:: Record excerpts ::
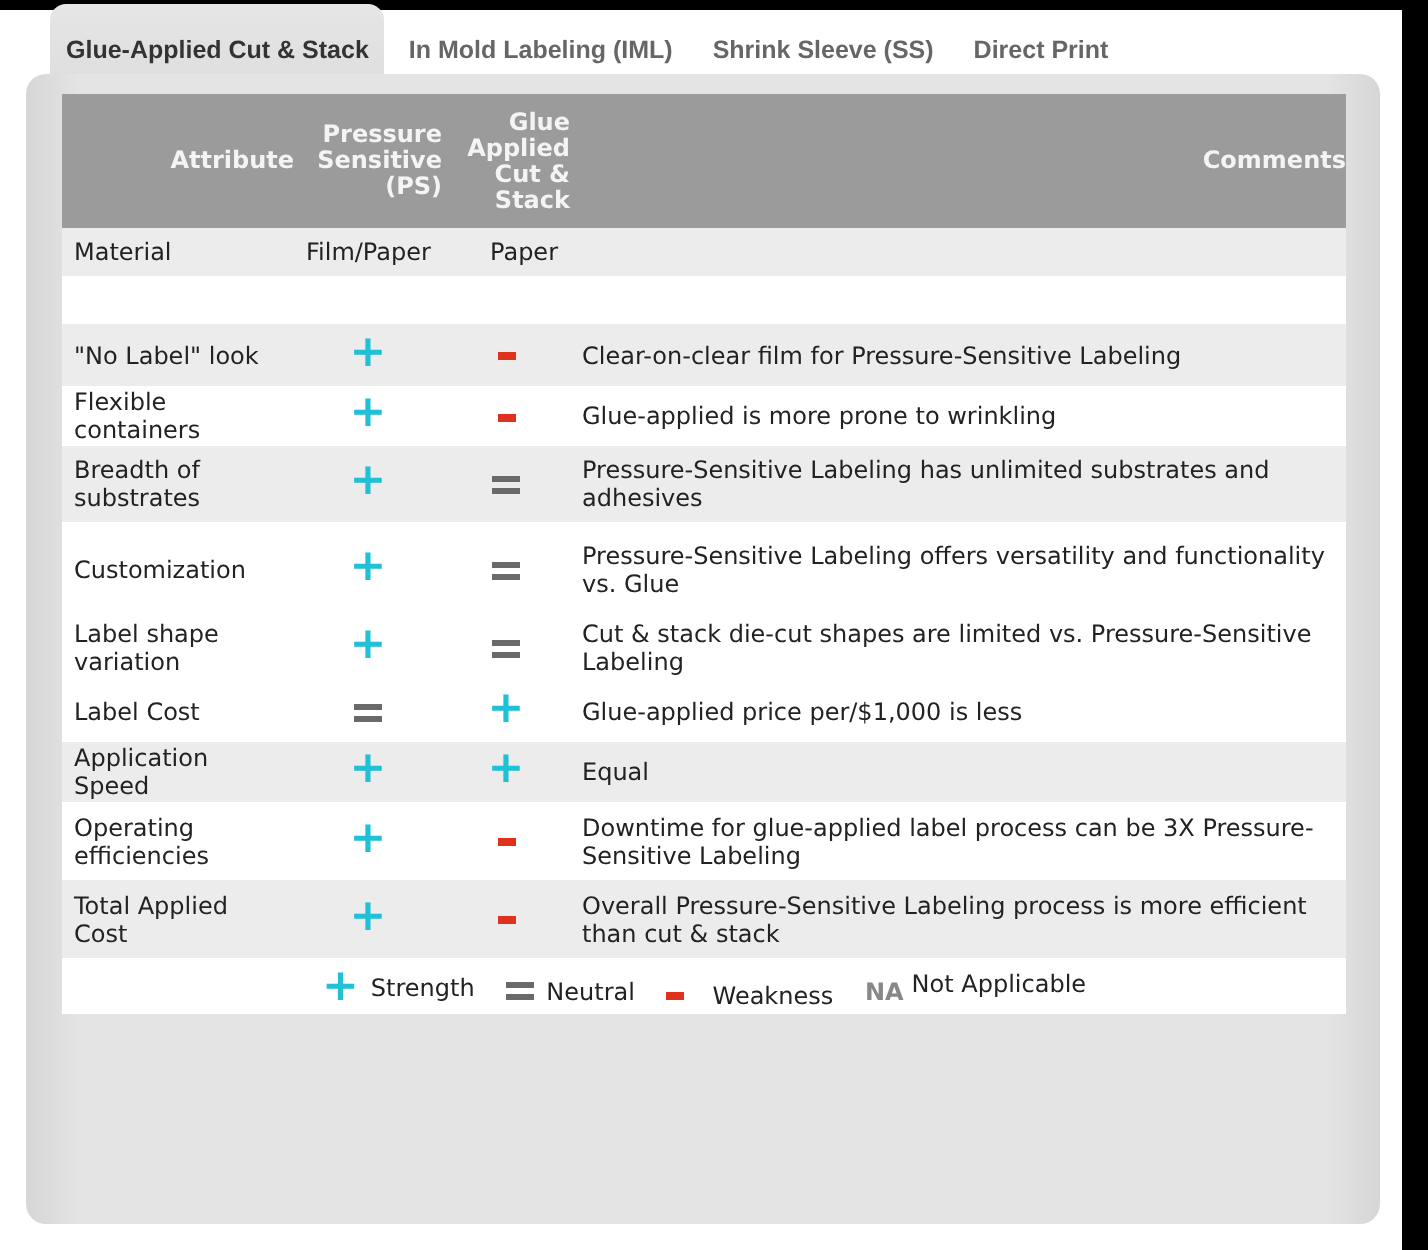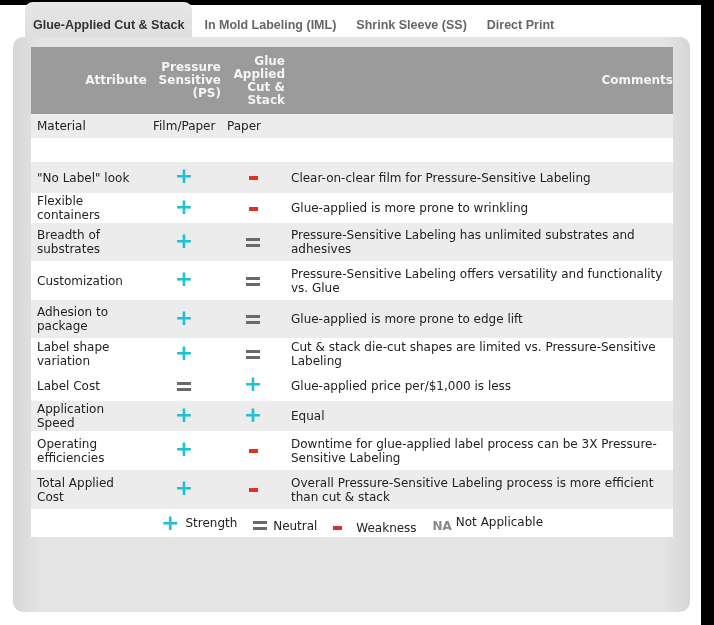--- a/index.html
+++ b/index.html
@@ -37,21 +37,21 @@
   tr.w td { background:#ffffff; }
   .plus { color:#1fc1d6; font-weight:bold; font-size:22px; line-height:14px; display:inline-block; }
   .minus { display:inline-block; width:9px; height:4px; background:#e0301e; vertical-align:middle; }
   .eq { display:inline-block; width:14px; height:9px; position:relative; vertical-align:middle; }
   .eq::before, .eq::after { content:""; position:absolute; left:0; width:14px; height:3px; background:#6a6a6a; }
   .eq::before { top:0; } .eq::after { top:6px; }
   .legend td { text-align:center; background:#fff; height:28px; padding:0; }
   .legend .item { display:inline-flex; align-items:center; margin:0 6px; font-size:12px; color:#222; }
   .legend .item .lbl { margin-left:6px; }
   .na { color:#888; font-weight:bold; font-size:12px;margin-top:8px; }
-  .center { text-align:left; }
+  .center { text-align:right; }
 </style>
 </head>
 <body>
 
 <div class="canvas">
   <div class="tabs">
     <div class="tab active">Glue-Applied Cut &amp; Stack</div>
     <div class="tab">In Mold Labeling (IML)</div>
     <div class="tab">Shrink Sleeve (SS)</div>
     <div class="tab">Direct Print</div>
@@ -103,31 +103,25 @@
             <td class="sym"><span class="plus">+</span></td>
             <td class="sym"><span class="minus"></span></td>
             <td>Glue-applied is more prone to wrinkling</td>
           </tr>
           <tr class="g" style="height: 38px;">
             <td>Breadth of substrates</td>
             <td class="sym"><span class="plus">+</span></td>
             <td class="sym"><span class="eq"></span></td>
             <td>Pressure-Sensitive Labeling has unlimited substrates and adhesives</td>
           </tr>
-          <tr class="w" style="height: 39px;">
+          <tr class="w" style="height: 47px;">
             <td>Customization</td>
             <td class="sym"><span class="plus">+</span></td>
             <td class="sym"><span class="eq"></span></td>
             <td>Pressure-Sensitive Labeling offers versatility and functionality vs. Glue</td>
-          </tr>
-          <tr class="g" style="height: 38px;">
-            <td>Adhesion to package</td>
-            <td class="sym"><span class="plus">+</span></td>
-            <td class="sym"><span class="eq"></span></td>
-            <td>Glue-applied is more prone to edge lift</td>
           </tr>
           <tr class="w" style="height: 32px;">
             <td>Label shape variation</td>
             <td class="sym"><span class="plus">+</span></td>
             <td class="sym"><span class="eq"></span></td>
             <td>Cut &amp; stack die-cut shapes are limited vs. Pressure-Sensitive Labeling</td>
           </tr>
           <tr class="w" style="height: 31px;">
             <td>Label Cost</td>
             <td class="sym"><span class="eq"></span></td>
:::
What is expected: Report the lines above that contain "align".

Result of this task:
   .minus { display:inline-block; width:9px; height:4px; background:#e0301e; vertical-align:middle; }
   .eq { display:inline-block; width:14px; height:9px; position:relative; vertical-align:middle; }
   .legend td { text-align:center; background:#fff; height:28px; padding:0; }
   .legend .item { display:inline-flex; align-items:center; margin:0 6px; font-size:12px; color:#222; }
-  .center { text-align:left; }
+  .center { text-align:right; }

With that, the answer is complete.